# Material for the task
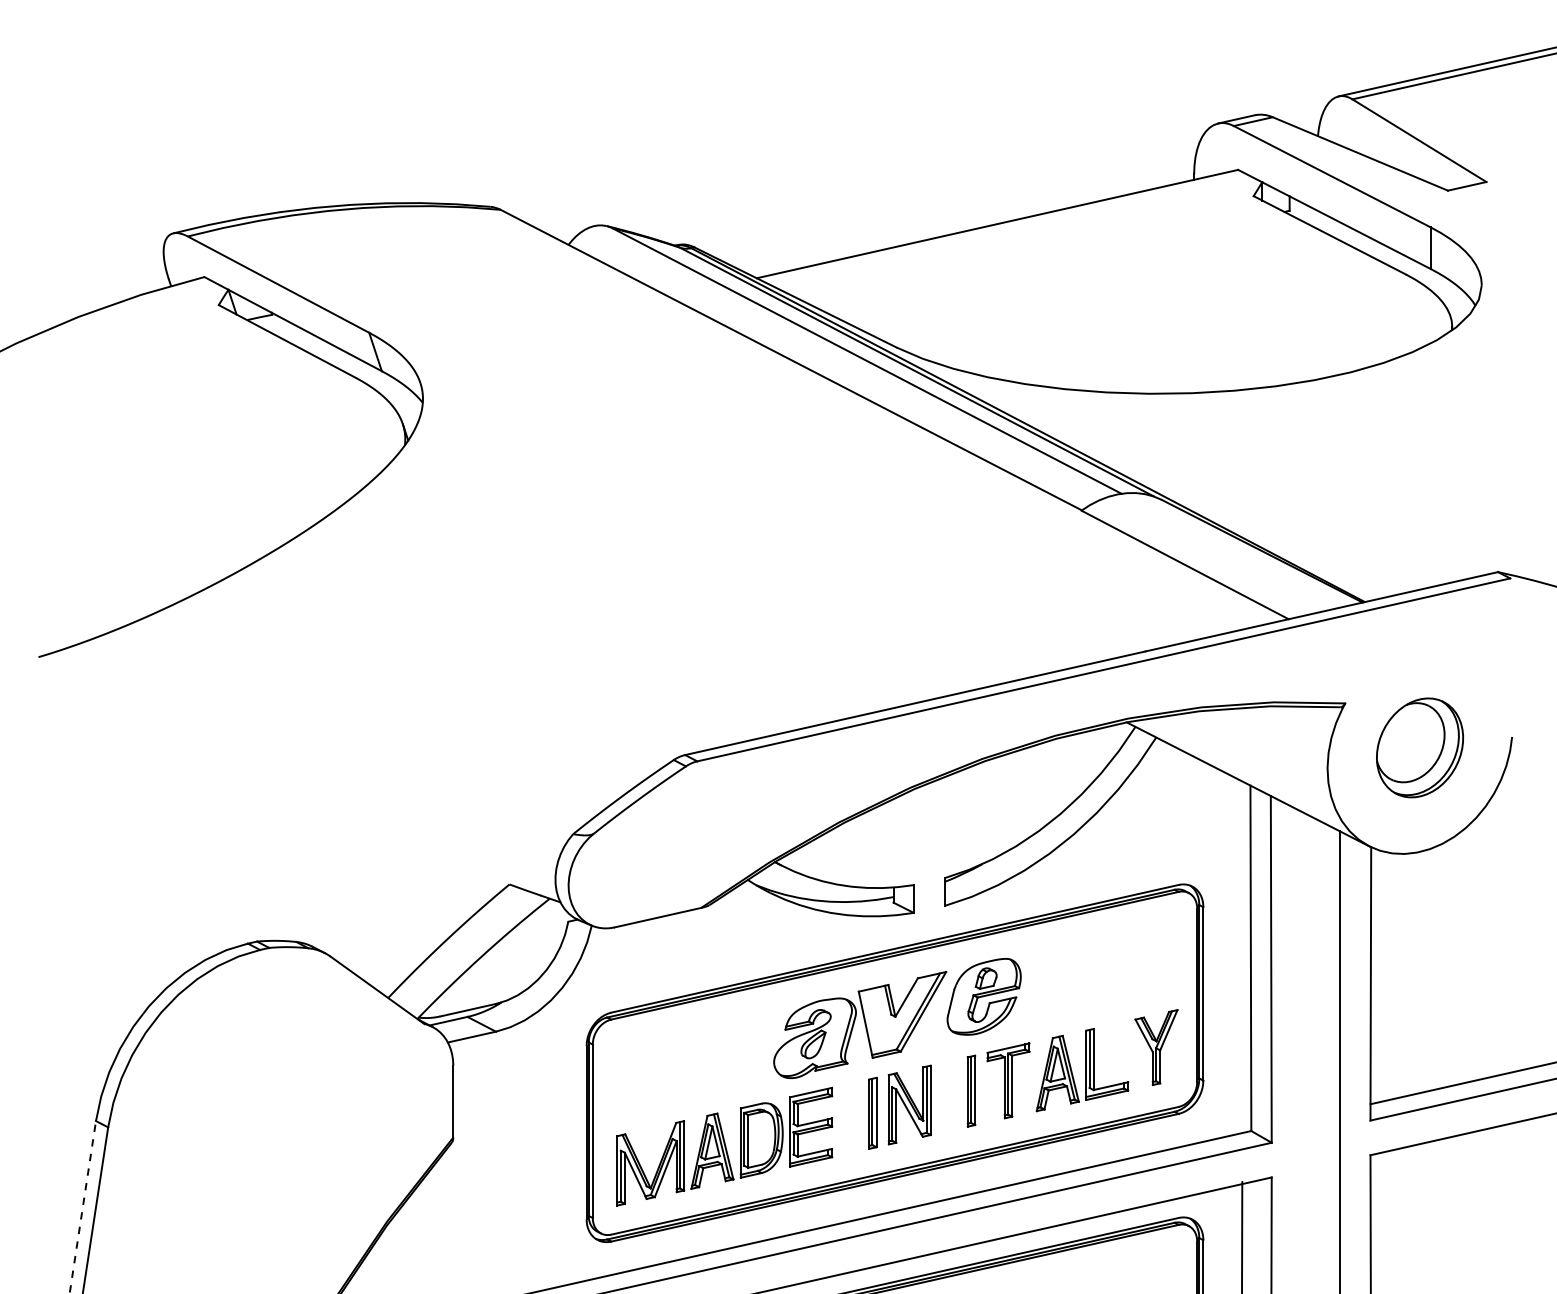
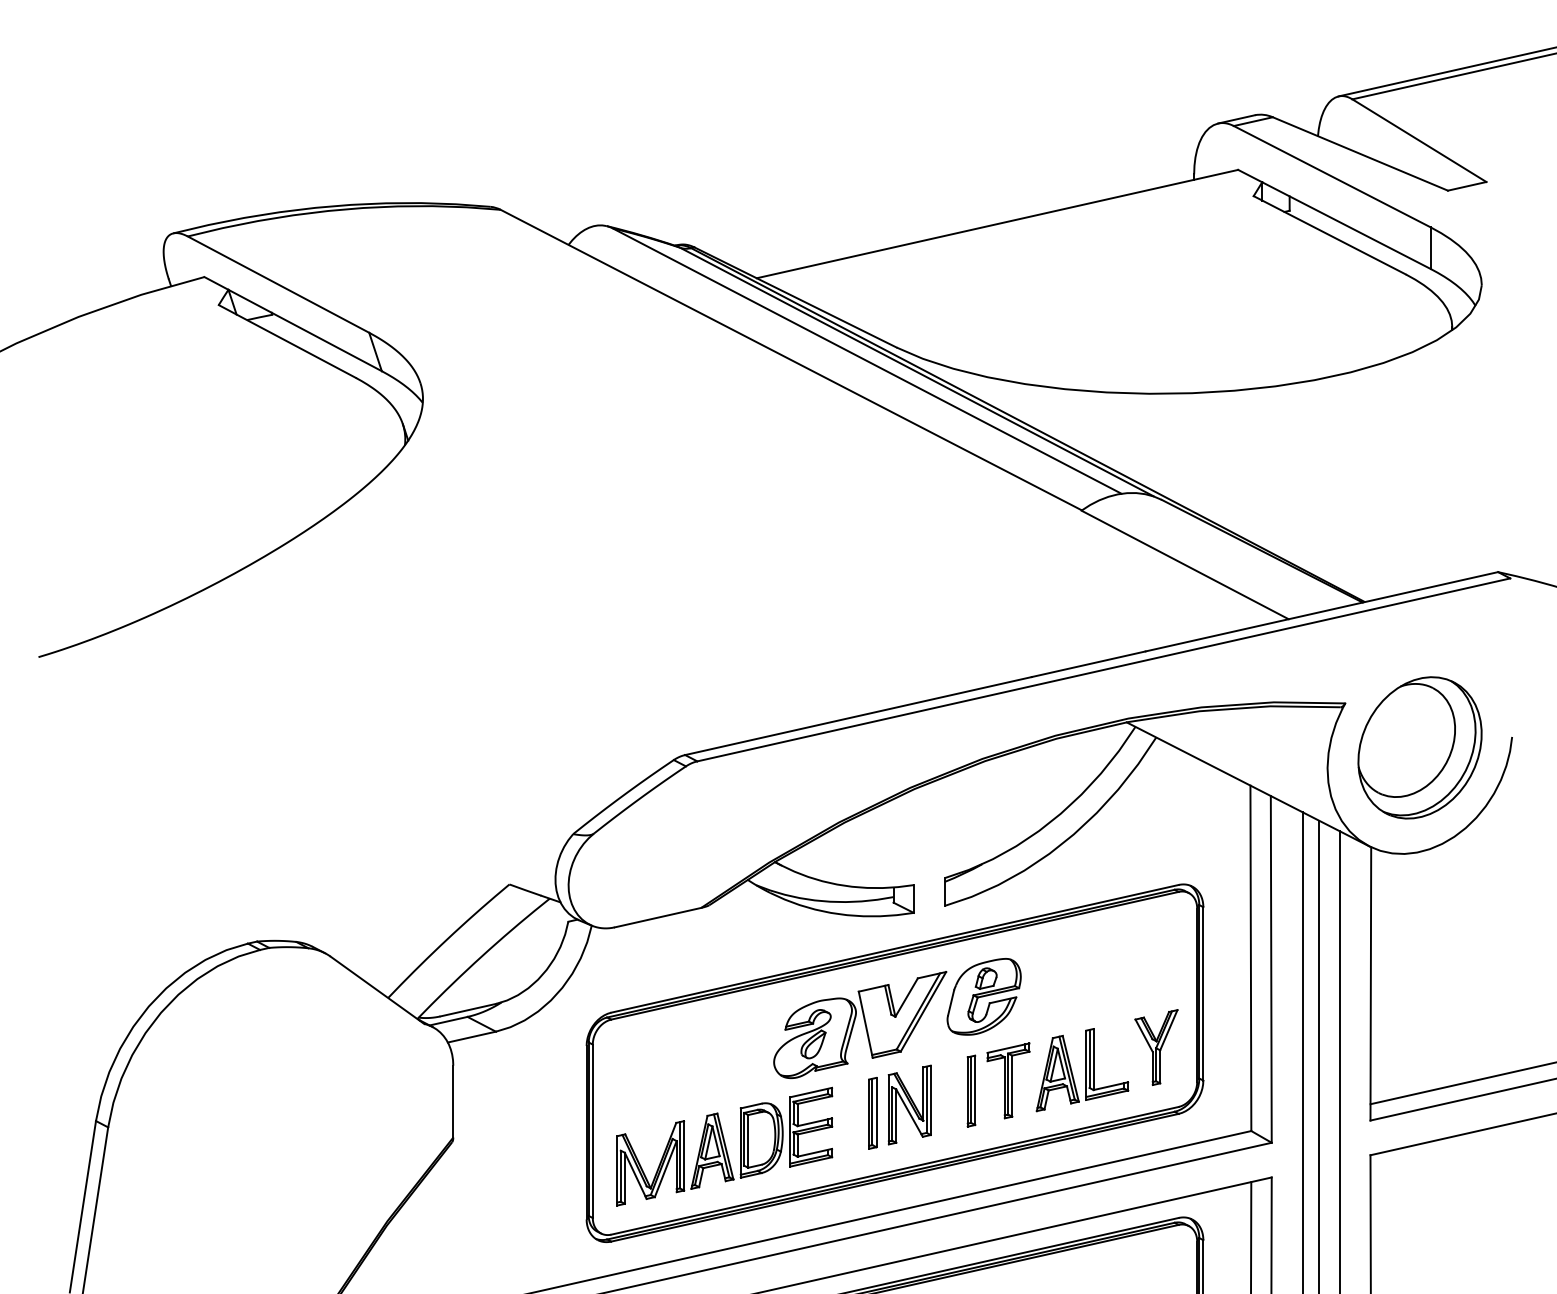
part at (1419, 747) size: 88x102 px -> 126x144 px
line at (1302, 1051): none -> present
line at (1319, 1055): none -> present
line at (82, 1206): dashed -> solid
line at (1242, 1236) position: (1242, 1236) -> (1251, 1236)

# Problem to solve
Reproduce each of the rows above verbatim, omitting the pictures from your reply.

# Answer below
part at (1419, 747) size: 88x102 px -> 126x144 px
line at (1302, 1051): none -> present
line at (1319, 1055): none -> present
line at (82, 1206): dashed -> solid
line at (1242, 1236) position: (1242, 1236) -> (1251, 1236)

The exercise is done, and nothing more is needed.